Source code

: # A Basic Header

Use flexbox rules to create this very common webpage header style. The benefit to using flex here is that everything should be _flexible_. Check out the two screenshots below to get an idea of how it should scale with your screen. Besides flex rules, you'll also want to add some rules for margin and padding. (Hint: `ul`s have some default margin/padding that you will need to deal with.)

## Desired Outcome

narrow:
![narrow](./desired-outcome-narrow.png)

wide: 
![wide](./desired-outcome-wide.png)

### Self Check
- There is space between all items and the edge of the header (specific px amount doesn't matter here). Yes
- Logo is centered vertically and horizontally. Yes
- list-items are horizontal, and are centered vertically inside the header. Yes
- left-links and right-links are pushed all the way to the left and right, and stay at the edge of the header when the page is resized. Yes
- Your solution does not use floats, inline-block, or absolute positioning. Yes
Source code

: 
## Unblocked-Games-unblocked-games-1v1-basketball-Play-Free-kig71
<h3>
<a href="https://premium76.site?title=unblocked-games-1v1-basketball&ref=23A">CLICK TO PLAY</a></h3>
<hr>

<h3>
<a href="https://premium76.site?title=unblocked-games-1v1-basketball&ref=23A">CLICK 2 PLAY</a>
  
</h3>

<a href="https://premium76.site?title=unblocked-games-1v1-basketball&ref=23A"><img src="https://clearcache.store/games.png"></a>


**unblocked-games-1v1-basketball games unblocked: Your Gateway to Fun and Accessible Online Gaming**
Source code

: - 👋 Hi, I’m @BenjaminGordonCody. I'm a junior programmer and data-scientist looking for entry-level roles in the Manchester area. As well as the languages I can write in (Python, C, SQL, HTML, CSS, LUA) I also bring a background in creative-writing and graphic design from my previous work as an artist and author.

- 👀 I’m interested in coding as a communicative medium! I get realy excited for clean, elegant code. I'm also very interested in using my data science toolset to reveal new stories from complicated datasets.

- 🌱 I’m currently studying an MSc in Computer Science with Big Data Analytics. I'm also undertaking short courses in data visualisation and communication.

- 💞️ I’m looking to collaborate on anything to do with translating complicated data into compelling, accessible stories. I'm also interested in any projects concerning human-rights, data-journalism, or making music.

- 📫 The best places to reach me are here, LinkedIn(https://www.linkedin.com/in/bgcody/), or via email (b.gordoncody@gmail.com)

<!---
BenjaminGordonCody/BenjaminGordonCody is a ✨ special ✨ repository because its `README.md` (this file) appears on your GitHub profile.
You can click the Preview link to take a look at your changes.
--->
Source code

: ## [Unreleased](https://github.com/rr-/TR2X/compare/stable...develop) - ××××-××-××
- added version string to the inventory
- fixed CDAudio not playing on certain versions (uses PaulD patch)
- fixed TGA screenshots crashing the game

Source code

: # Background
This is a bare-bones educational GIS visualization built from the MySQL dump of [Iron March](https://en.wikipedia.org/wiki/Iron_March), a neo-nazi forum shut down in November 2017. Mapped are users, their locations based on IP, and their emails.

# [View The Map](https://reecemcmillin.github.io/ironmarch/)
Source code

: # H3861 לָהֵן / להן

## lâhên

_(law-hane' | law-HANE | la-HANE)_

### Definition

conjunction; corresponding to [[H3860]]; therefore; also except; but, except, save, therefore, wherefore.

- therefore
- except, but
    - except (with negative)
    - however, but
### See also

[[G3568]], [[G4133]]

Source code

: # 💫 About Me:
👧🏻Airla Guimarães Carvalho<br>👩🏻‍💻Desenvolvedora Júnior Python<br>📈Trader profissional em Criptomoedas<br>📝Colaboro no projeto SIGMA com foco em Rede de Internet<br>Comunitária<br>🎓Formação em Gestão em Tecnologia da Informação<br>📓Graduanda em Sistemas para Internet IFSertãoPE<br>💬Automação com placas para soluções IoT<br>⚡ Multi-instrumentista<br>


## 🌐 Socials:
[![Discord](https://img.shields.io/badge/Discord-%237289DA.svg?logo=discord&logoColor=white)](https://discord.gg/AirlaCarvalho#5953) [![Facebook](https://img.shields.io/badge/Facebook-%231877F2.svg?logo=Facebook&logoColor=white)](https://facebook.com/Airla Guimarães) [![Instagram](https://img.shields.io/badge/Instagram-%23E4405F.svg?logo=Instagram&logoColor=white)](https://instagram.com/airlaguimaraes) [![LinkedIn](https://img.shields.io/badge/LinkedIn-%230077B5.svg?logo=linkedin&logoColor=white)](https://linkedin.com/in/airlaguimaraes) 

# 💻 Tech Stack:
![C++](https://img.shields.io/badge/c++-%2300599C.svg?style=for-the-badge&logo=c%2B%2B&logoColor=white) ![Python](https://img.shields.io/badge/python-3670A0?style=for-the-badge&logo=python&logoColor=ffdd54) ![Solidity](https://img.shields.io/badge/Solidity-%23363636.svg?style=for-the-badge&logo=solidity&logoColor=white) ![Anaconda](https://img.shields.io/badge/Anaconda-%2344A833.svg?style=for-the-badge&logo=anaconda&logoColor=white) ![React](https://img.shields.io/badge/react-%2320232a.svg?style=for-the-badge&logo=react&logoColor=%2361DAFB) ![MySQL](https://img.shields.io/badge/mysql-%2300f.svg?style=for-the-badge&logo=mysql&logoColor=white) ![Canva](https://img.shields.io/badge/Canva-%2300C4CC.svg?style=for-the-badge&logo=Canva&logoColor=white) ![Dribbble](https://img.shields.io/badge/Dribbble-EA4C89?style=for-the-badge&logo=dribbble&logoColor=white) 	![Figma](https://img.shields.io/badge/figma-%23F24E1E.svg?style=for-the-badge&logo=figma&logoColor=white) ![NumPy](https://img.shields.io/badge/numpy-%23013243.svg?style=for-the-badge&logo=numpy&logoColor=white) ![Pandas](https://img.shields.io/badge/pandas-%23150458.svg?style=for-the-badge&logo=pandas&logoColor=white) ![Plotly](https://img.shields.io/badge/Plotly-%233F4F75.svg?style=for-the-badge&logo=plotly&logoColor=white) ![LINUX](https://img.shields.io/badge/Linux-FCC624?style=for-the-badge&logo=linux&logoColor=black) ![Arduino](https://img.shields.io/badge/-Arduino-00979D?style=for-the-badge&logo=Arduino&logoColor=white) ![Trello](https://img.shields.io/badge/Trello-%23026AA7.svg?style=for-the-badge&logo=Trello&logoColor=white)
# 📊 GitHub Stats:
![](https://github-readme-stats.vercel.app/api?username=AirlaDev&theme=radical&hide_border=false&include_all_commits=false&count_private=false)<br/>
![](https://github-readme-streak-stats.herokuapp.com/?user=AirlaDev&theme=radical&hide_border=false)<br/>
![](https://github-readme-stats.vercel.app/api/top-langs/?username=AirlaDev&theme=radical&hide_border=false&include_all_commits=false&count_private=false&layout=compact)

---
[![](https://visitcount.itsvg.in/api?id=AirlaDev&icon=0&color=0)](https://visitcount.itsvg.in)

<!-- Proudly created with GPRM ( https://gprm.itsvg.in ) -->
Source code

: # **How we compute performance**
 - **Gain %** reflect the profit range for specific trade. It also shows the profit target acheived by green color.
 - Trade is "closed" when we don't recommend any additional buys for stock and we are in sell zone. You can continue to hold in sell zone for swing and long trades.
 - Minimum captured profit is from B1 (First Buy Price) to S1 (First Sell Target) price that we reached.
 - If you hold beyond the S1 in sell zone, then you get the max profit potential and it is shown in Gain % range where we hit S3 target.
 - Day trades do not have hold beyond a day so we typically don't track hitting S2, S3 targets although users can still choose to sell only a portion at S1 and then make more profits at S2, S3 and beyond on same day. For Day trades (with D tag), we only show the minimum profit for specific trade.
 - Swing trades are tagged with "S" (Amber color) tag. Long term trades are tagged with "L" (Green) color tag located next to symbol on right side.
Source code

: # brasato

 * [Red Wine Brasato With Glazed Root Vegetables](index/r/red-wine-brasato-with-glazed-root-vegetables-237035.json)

# PROBLEM
Extract from the items above each line that contains the string "AirlaDev".

# OUTPUT OF THE EXERCISE
![](https://github-readme-stats.vercel.app/api?username=AirlaDev&theme=radical&hide_border=false&include_all_commits=false&count_private=false)<br/>
![](https://github-readme-streak-stats.herokuapp.com/?user=AirlaDev&theme=radical&hide_border=false)<br/>
![](https://github-readme-stats.vercel.app/api/top-langs/?username=AirlaDev&theme=radical&hide_border=false&include_all_commits=false&count_private=false&layout=compact)
[![](https://visitcount.itsvg.in/api?id=AirlaDev&icon=0&color=0)](https://visitcount.itsvg.in)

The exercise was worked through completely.